Nick Bira, a doctoral student in robotics, with part of a soft robot.

Opposites attract, and with funding from the National Science Foundation, Nick Bira, a doctoral student in robotics, is incorporating magnets (traditionally hard and rigid) with robots that are soft and pliable.

He was awarded a prestigious Graduate Research Fellowship to support this work. The fellowship recognizes and supports outstanding graduate students in NSF-supported science, technology, engineering, and mathematics disciplines who are pursuing research-based graduate degrees at accredited United States institutions.

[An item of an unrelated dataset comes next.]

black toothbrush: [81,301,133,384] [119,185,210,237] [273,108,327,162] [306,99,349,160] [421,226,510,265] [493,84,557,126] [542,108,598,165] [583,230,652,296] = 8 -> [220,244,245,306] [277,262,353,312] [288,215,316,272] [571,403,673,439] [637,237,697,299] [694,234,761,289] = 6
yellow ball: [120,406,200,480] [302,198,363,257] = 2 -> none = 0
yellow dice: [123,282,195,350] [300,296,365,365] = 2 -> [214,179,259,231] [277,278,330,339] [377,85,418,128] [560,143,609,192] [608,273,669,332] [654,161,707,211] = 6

Past fellows include numerous Nobel Prize winners, U.S. Secretary of Energy, Steven Chu, Google founder, Sergey Brin, and Freakonomics co-author, Steven Levitt.

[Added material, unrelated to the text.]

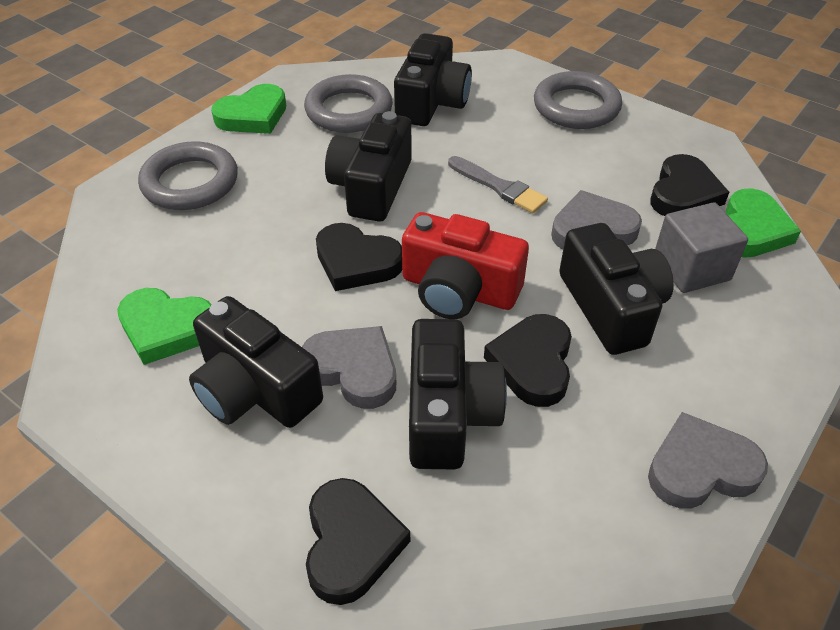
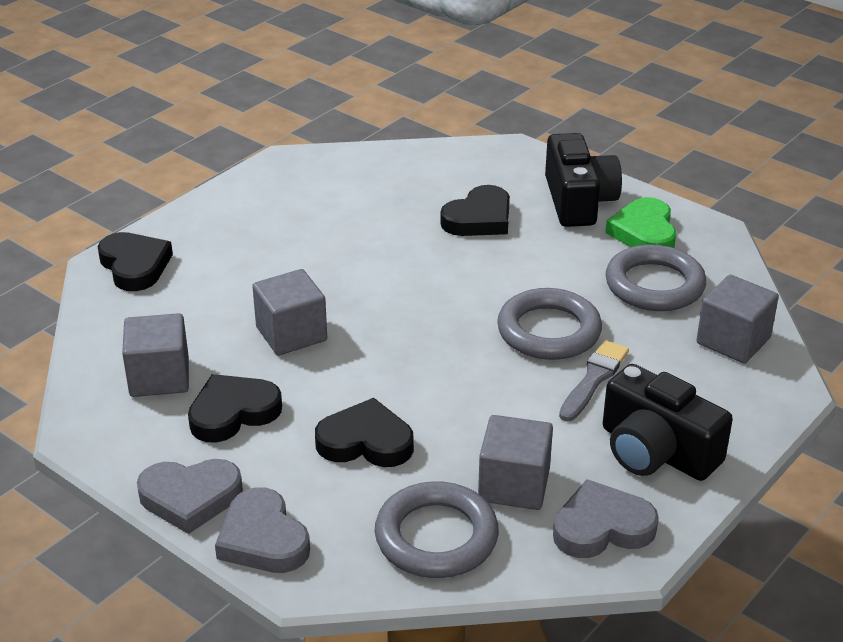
black camera: [189,296,323,428] [325,111,412,221] [394,33,472,126] [409,319,507,469] [559,223,674,355] = 5 -> [545,133,622,227] [603,364,733,481] = 2
green heart: [117,288,212,365] [211,84,286,134] [726,188,801,258] = 3 -> [605,197,677,248] = 1
grey cube: [655,202,748,293] = 1 -> [122,313,189,397] [252,269,327,355] [478,415,553,510] [696,275,779,363] = 4
red camera: [402,212,529,319] = 1 -> none = 0

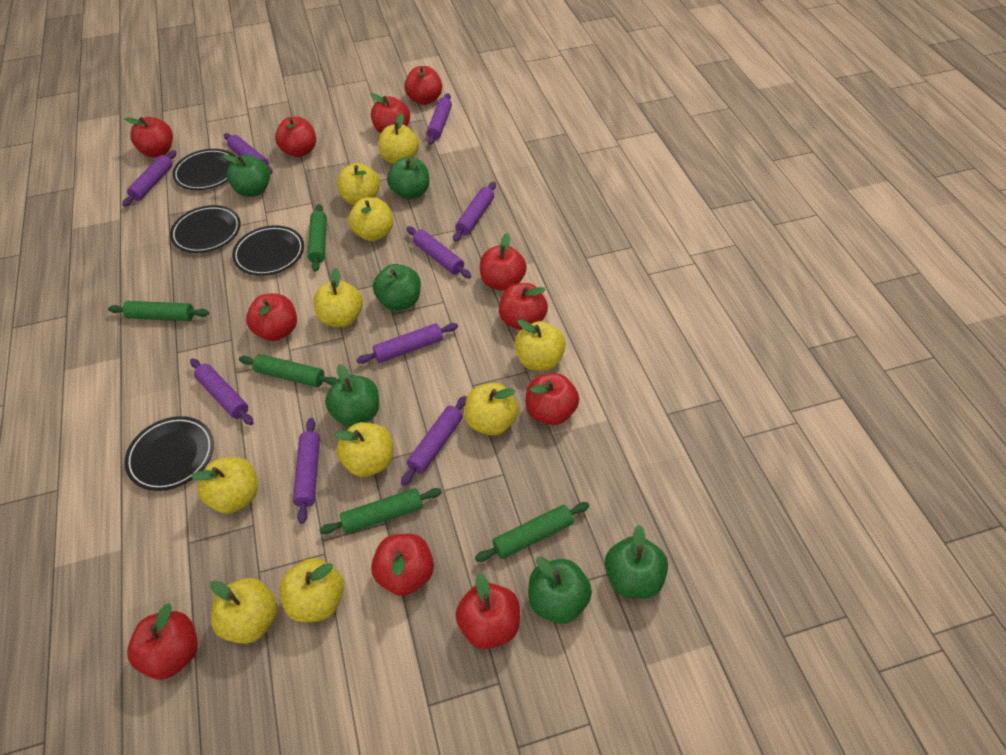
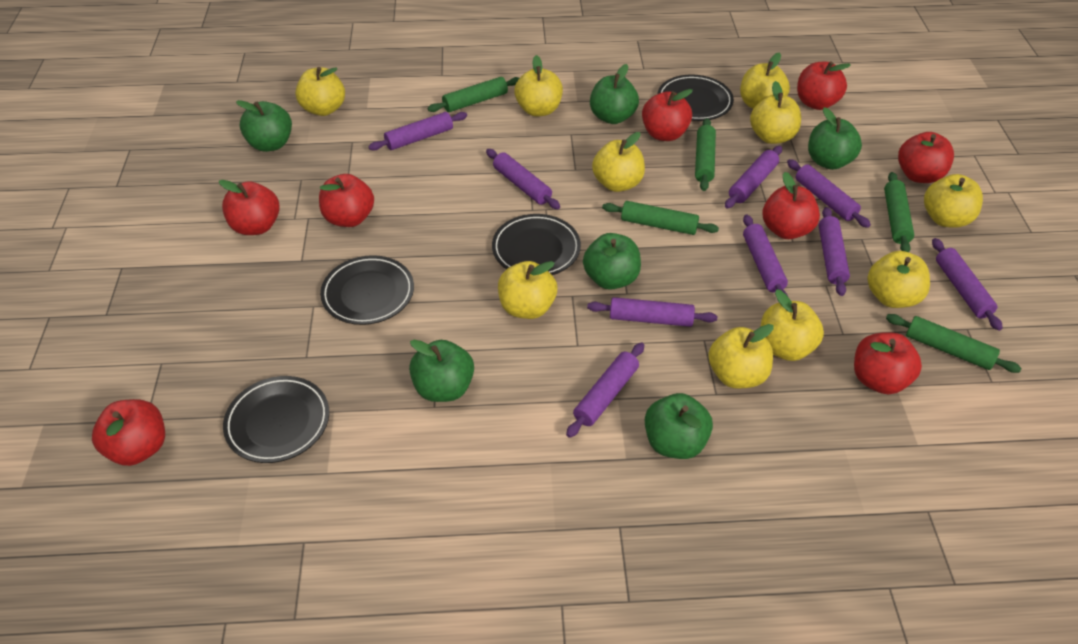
red apple: [124,117,173,157] [127,603,198,679] [246,293,297,341] [275,117,316,157] [370,93,410,134] [371,534,434,596] [404,66,442,105] [456,573,520,649] [480,233,527,291] [499,283,548,330] [526,373,579,425] = 11 -> [92,399,165,466] [219,180,280,235] [319,174,374,227] [642,89,693,141] [763,172,820,239] [797,61,851,110] [854,332,922,394] [898,132,954,183] = 8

Bira is examining ways to utilize magnetically responsive elastomers — rubber-like materials with embedded magnetic particles — in soft robotic applications.

“You can make many interesting mechanisms and develop potential strategies for robots that use this material in creative ways,” said Bira. “I want to explore ways to use the material properties of the robot itself to perform different tasks that have not been done before.”

magnetically responsive elastomer
Bira demonstrates the properties of a magnetically responsive elastomer.

According to Bira, little research has been done with soft robotics and magnetism. “We’re talking about rubber, and magnets are typically hard, rigid, concrete things that might be powered by electronics,” he said. “My work is trying to bridge that gap.” He thinks he can do that by making the soft materials magnetic.

One of the motivations for his work is the potential for soft robotics to assist in biomedical engineering. “When it comes to assistive devices or prosthetics, there seems to be a natural fit for things that are soft, like humans,” he said. “I think my work will be able to assist toward that goal.”

The NSF fellowship will provide him full funding for the remainder of his doctoral program. “This will free up my time that would otherwise go to working as a teaching assistant or working on a professor’s grant funds.”

This is not the first time that Bira has benefited from NSF funding, nor his first time studying robotics at Oregon State. While he was completing his undergraduate degree at the University of Missouri, he spent a summer participating in the NSF-funded Research Experience for Undergraduates in Oregon State’s robotics program and worked with Yiğit Mengüç, assistant professor of robotics, to develop electrically-controllable, hydraulic valves for use in soft robotic applications. “That was a great experience,” he said, “and it really drove me to come here for graduate school.”

Bira’s graduate advisor is Joe Davidson, assistant professor of robotics.